Nous avons espéré, Messieurs, que cette nomenclature, accompagnée de notices auxquelles nous ne pouvions donner plus d’étendue, ne serait pas sans intérêt pour le public qui assiste à notre séance. On imprime chaque année un relevé des actes criminels qui ont été déférés à la justice des tribunaux ; nous sommes informés du nombre des vols et des meurtres qui ont affligé la société. Lorsque ce nombre augmente progressivement, nous nous attristons dans la crainte que ce ne soit le symptôme d’une corruption croissante, d’une éclipse des sentiments moraux, d’un oubli de la religion. Notre liste des actes de vertu est moins longue, mais, ainsi que nous l’avons dit, elle n’est pas, elle ne peut pas être complète. Les magistrats, à qui sont confiés le maintien de l’ordre et la punition des délits, ont pour devoir d’exercer une surveillance exacte, de ne laisser échapper à leurs poursuites aucune action coupable selon la loi. Quant à nous, notre devoir n’est pas de rechercher ni de constater tous les traits de charité ou de dévouement accomplis dans l’étendue de la France ; nous sommes persuadés qu’il y en a un très-grand nombre qui ne viennent pas à notre connaissance. La vertu ne comporte point la vanité ; elle ne sait pas son mérite ; c’est tout naturellement, par une inspiration du cœur et une pensée religieuse, que le dévouement et le sacrifice ont été accomplis. Cela est surtout vrai dans cette classe modestement obscure, dans cette majorité de la société qui se résigne, par habitude, à être peu regardée par la minorité.

Cette liste des prix de vertu n’est donc pas un document de statistique ; mais nous pensons qu’elle est pourtant un signe satisfaisant de l’état moral du pays, et qu’on en peut conclure que les actes récompensés par nous ont été accomplis au milieu d’une société qui n’a point oublié la loi religieuse, et qui conserve dans le cœur des sentiments de sympathie et d’humanité.

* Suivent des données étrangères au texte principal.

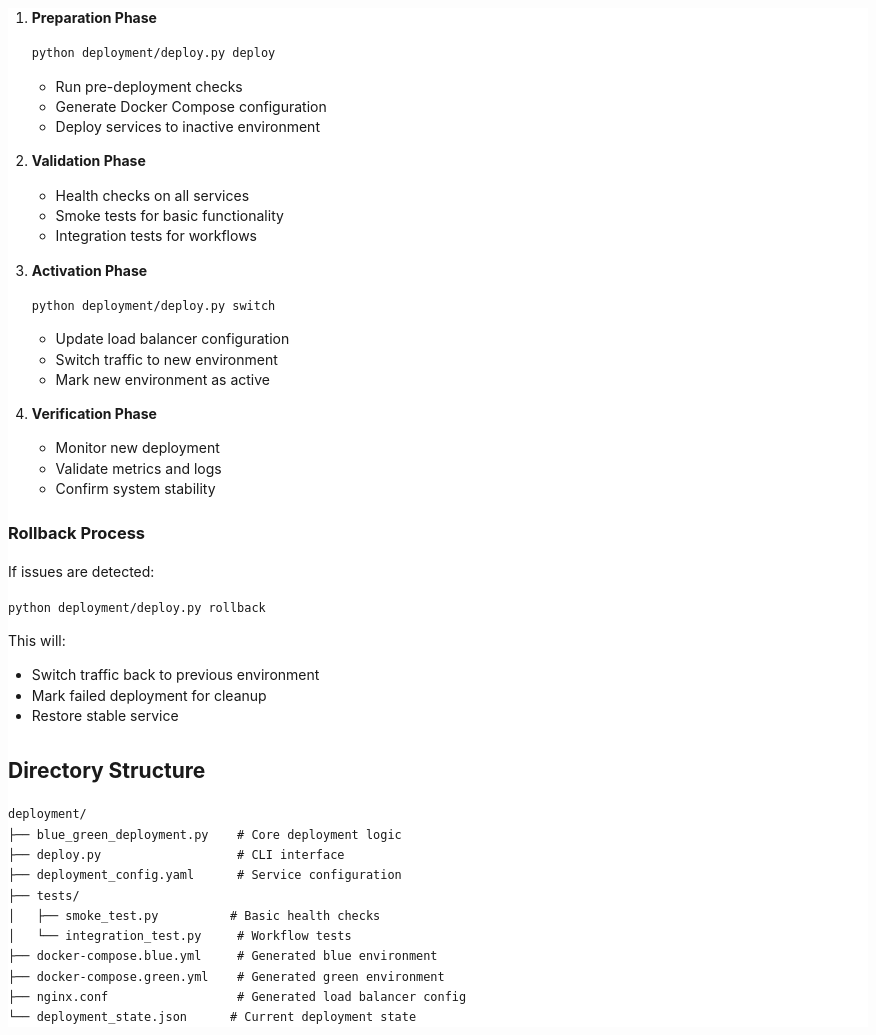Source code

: 1. **Preparation Phase**
   ```bash
   python deployment/deploy.py deploy
   ```
   - Run pre-deployment checks
   - Generate Docker Compose configuration
   - Deploy services to inactive environment

2. **Validation Phase**
   - Health checks on all services
   - Smoke tests for basic functionality
   - Integration tests for workflows

3. **Activation Phase**
   ```bash
   python deployment/deploy.py switch
   ```
   - Update load balancer configuration
   - Switch traffic to new environment
   - Mark new environment as active

4. **Verification Phase**
   - Monitor new deployment
   - Validate metrics and logs
   - Confirm system stability

### Rollback Process

If issues are detected:

```bash
python deployment/deploy.py rollback
```

This will:
- Switch traffic back to previous environment
- Mark failed deployment for cleanup
- Restore stable service

## Directory Structure

```
deployment/
├── blue_green_deployment.py    # Core deployment logic
├── deploy.py                   # CLI interface
├── deployment_config.yaml      # Service configuration
├── tests/
│   ├── smoke_test.py          # Basic health checks
│   └── integration_test.py     # Workflow tests
├── docker-compose.blue.yml     # Generated blue environment
├── docker-compose.green.yml    # Generated green environment
├── nginx.conf                  # Generated load balancer config
└── deployment_state.json      # Current deployment state
```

C’est ce qui peut être aperçu même dans les récits trop succincts que vous venez d’entendre. Nous ne les croyons pas dénués d’intérêt ; nous espérons qu’ils ont été écoutés sans ennui et n’ont pas semblé trop monotones. La foule se presse aux audiences des cours d’assises ; les lecteurs abondent pour le compte rendu des procès. Le crime paraît plus dramatique que la vertu ; la vie des coupables est variée, mêlée d’incidents imprévus. Ce n’est pas que cette curiosité du vulgaire suppose le moindre intérêt, la moindre pitié pour eux ; mais on cherche des émotions, on se porte vers un théâtre où elles sont plus vives, nous pourrions dire plus cruelles, parce qu’elles sont produites, non par l’imagination, mais par la réalité.

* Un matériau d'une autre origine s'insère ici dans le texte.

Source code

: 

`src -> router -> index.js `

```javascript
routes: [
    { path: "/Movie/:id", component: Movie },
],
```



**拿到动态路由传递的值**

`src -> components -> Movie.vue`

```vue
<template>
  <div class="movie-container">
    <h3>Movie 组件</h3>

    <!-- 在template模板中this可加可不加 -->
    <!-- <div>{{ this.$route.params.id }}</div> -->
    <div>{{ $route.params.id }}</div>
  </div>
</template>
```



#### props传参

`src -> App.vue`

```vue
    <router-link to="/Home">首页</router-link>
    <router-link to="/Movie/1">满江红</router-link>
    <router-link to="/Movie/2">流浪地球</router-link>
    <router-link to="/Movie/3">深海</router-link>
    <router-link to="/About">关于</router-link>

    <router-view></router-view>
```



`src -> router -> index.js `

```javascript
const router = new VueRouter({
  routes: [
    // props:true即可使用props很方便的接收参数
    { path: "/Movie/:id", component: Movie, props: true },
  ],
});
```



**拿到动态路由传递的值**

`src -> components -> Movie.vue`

Pourrions-nous, toutefois, ne pas être émus par la peinture du malheur et de la souffrance, par les incidents qui jettent une famille dans la misère et la font passer de l’opulence au manque de pain, par les effets que produisent sur la vie privée les événements qui bouleversent toute une nation ? Est-ce que les affections de famille, devenant d’autant plus tendres et plus dévouées qu’elles imposent plus de sacrifices, le désintéressement et l’abnégation des vieux serviteurs qui consacrent leur vie entière à nourrir leurs maîtres, le zèle charitable du pauvre secourant un plus pauvre que lui, ou adoptant des orphelins, n’excitent pas en nous un intérêt qui est moins déchirant peut-être, mais plus vrai, plus tendre, et mêlé à des sentiments élevés, à l’admiration et à la pitié ? On a composé des romans sur ces données, et ils ont eu un grand charme pour les lecteurs. L’Académie, en racontant sans détails, sans fiction, sans mise en scène, les actes de vertu qu’elle récompense, ne prétend pas à un succès littéraire. Son espoir, en présentant de tels exemples, est de disposer les cœurs à la charité.

 

[1] L’Académie, étant instruite que, dès le 14 juin dernier, antérieurement à sa décision, le nommé Blanchard était décédé, a décidé que la médaille qui lui avait été conférée, dans l’ignorance de ce fait, était retirée du concours.

[2] L’Académie, ayant été également informée que, dès le 2 août dernier, antérieurement à sa décision, la demoiselle Agathe Martin était décédée, a décidé que la médaille qui lui avait été conférée, dans l’ignorance de ce fait, était retirée du concours.